Green turtles were captured during two field trips in July and August 2018 using the rodeo technique (Limpus and Walter 1980). Upon capture, turtles were brought on the boat for processing. We measured straight and curved carapace lengths (SCL and CCL, respectively) to 0.1 cm from the nuchal notch to the posterior-most edge of the marginal scutes using calipers and a flexible measuring tape, respectively (Bolten 1999). Body weight (±0.1 kg [BW]) was measured using a hanging balance (PHS100, Pesola, Schindellegi, Switzerland). Turtle life stage was determined by CCL, where individuals with CCL <65.0 cm were classified as juveniles (Flint et al. 2010). Each captured turtle was tagged with one uniquely coded Inconel flipper tag on the trailing edge of each front flipper (Style 681, National Band and Tag Company, Newport, Kentucky, USA).
Turtle health assessment
A physical examination was completed on each individual turtle (Flint et al. 2010), where visual body condition estimates and the presence of external parasites, leeches, barnacles, and lesions were recorded. The body condition index (BCI) was calculated using the standard equation BCI=(BW/SCL3)×10,000 (Bjorndal et al. 2000). Captured turtles were checked for fibropapillomatosis (FP; Work and Balazs 1999) based on the presence of external tumors. Blood samples (5.0–10.0 mL) were collected (Owens and Ruiz 1980). Samples were taken using heparinized evacuated syringes fitted with sterile 22 gauge 40-mm needles, transferred to 10 mL vacutainer tubes, and immediately placed in coolers (4 C). Samples were centrifuged (PowerSpin™ LX Centrifuge, UNICO, Dayton, New Jersey, USA) at 1,400 × G for 10 min within 7 h of collection. Plasma was separated and frozen in cryovials (–20 C) for 12 wk until analysis. The chemistry analyses were performed using a Vitros 250 chemistry analyzer (Ortho, Rochester, New York, USA) at the University of Miami Avian and Wildlife Laboratory, Miami, Florida. The following plasma variables were analyzed: alkaline phosphatase (ALP), amylase, aspartate transaminase (AST), creatine kinase (CK), calcium, cholesterol, gamma-glutamyl transferase, potassium, lipase, magnesium, sodium, chloride, carbon dioxide, glucose, urea, anion gap, osmolality, phosphorus, uric acid, total protein, and triglycerides. We report analytes of specific interest based on the potential to differentiate populations (Whiting et al. 2007) or health status (Flint et al. 2010) and to limit parameters that could be influenced by sampling error (Flint et al. 2019).
Turtle foraging strategy
Epidermis samples (i.e., skin tissue) were collected from the dorsal surface of the turtles' necks using a sterile steel razor blade (Gillis et al. 2018). Potential green turtle forage items (Gillis et al. 2018) were collected from four randomly selected locations at each foraging ground with high turtle density (Fuentes et al. 2019; Fig. 1). Nonplant samples were preserved in dry salt, and plant samples were pressed until analysis.

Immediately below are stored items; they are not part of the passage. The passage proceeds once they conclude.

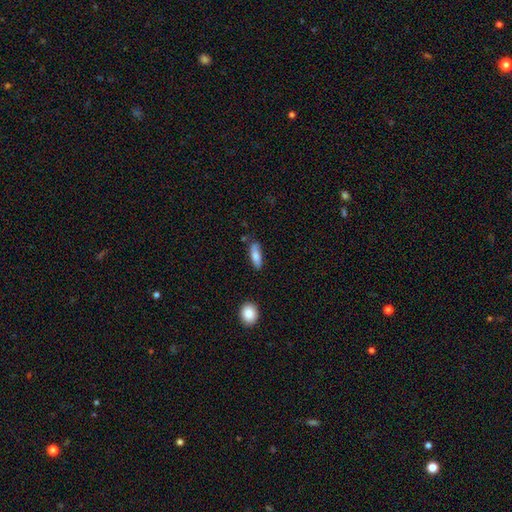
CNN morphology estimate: Overall: smooth (80%). How rounded: in between (62%; cigar-shaped 36%). Merging: none (70%).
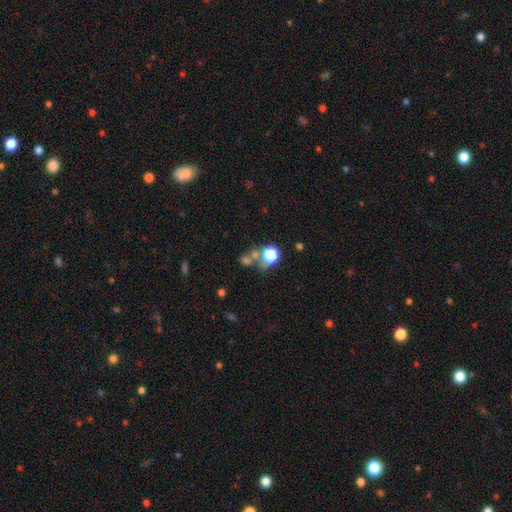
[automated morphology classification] Q: Smooth or featured?
A: smooth (54%); runner-up: star or artifact (34%)
Q: How rounded?
A: round (79%); runner-up: in between (20%)
Q: Merging?
A: none (53%); runner-up: merger (30%)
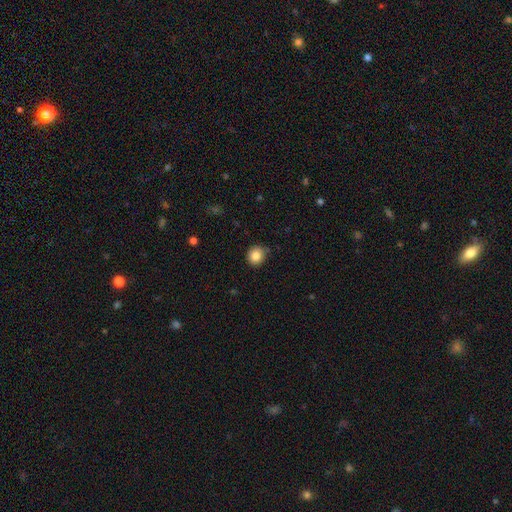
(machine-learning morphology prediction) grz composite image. It shows a smooth galaxy with no disk features (84%) that is round (85%). Merging: none (82%).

Samples were cleaned of residual dry salt and dried at 70 C. Dried samples were homogenized and measured for analysis (Gillis et al. 2018). Carbon and nitrogen stable isotopic values and elemental concentrations were measured with Continuous Flow Elemental Analyzer Isotope Ratio Mass Spectrometry at the University of South Florida, College of Marine Science, Stable Isotope Biogeochemistry Laboratory (St. Peters-burg, Florida, USA) using standard procedures (Werner et al. 1999). Isotope compositions were measured on a ThermoFinnigan DeltaV+ IRMSFlashIRMS Fast Oven EA-ConFLo IV system (Thermo Fisher Scientific, Waltham, Massachusetts, USA), are reported in per mil (‰) notation, and are scaled to Vienna Pee Dee Belemnite (δ13C) and atmospheric air (15N). Secondary reference materials (US National Institute of Standards and Technology [Gaithersburg, Maryland, USA; NIST] 8574 δ13C=+37.63±0.10‰, δ15N=+47.57±0.22‰, %N=9.52, %C=40.81, C:N [molar]=5.0; NIST 8573 δ13C=–26.39±0.09‰, δ15N=–4.52±0.12‰ %N=9.52, C=%40.81, C:N [molar]=5.0; Werner and Brand 2001; Qi et al. 2003; Coplen et al. 2006) were used to normalize raw measurements to the Vienna Pee Dee Belemnite (δ13C) and atmospheric air (δ15N) scales and to calibrate elemental N, C, and C:N. Measurement uncertainties, expressed as ±1 SD of n=56 measurements of a laboratory reference material (NIST 1577b δ13C=–21.69±0.14‰, δ15N=7.83±0.16‰, N=9.95±0.48, C=48.04±.71%, C:N [molar]=5.63±0.27), were ±0.14‰ for δ13C±0.23‰ for δ15N, ±3.79% RSD for %N, ±4.97%RSD for %C, and ±1.97% RSD for C:N.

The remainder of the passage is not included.